If such an identifier is not available, several linkage options[^4] are possible, including:

[^4]: Details of the data linkage methods are set out in the following document: [*Shlomo, N. (2019). Overview of Data Linkage Methods for Policy Design and Evaluation*.](https://doi.org/10.1007/978-3-030-59706-1_3) (pp 47 -75)

-   If all data are collected by the same organisation, creating a unique patient identifier at the organisational level is acceptable.
-   Probabilistic linkage is a record linkage method that estimates the likelihood that records from different datasets refer to the same individual by comparing identifiers (such as name, date of birth, sex, address, postal code or other personal identifiers, which may be prone to error) and calculating match probabilities. It allows errors, missing data, or variations in the matching variables.
-   Privacy-Preserving Record linkage (PPRL) enables records to be linked across datasets, without directly exposing sensitive personal identifiers. It uses cryptographic and privacy-enhancing techniques to encode or hash matching variables before comparison. Only encoded/hashed versions of data are shared with the TTP or data analysts. This reduces the disclosure of sensitive information, while enabling linkage when sharing of identifiers is restricted or not permitted.

The key difference between the two last methods is how the identifying information is handled during the matching. PPRL may reduce linkage accuracy compared with linkage performed on raw or quasi-identifiable data because some information is ‘*lost’* during encoding and errors or variations in identifiers can be more difficult to detect. However, the extent of any reduction depends on the specific PPRL method and data quality.
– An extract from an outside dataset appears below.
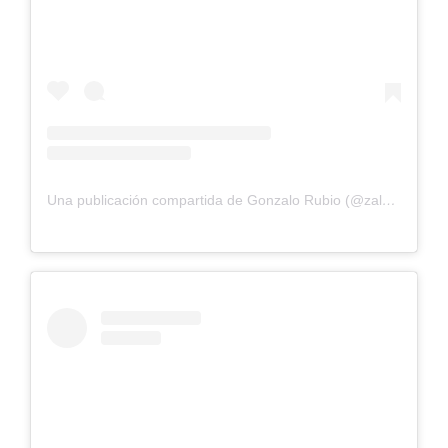
Una publicación compartida de Gonzalo Rubio (@zalorubio)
Unlike UPI-based linkage, probabilistic and PPR linkages inherently involve a degree of uncertainty as matches are inferred from similarities between multiple identifiers rather than being established by a single unique identifier, which can lead to both false positives and missed matches. The quality of the linkage therefore depends on the completeness, accuracy and discriminatory power of the available personal identifiers (as well as the linkage methodology used). Consequently, additional validation and quality assessment procedures are often necessary to manage this uncertainty.

**Absence of TTP**

If no TTP could be identified and all data are held by the same organisation, it is possible to set up the

pseudonymisation process internally. The same pseudonymisation key should be used across the databases to enable the linkage.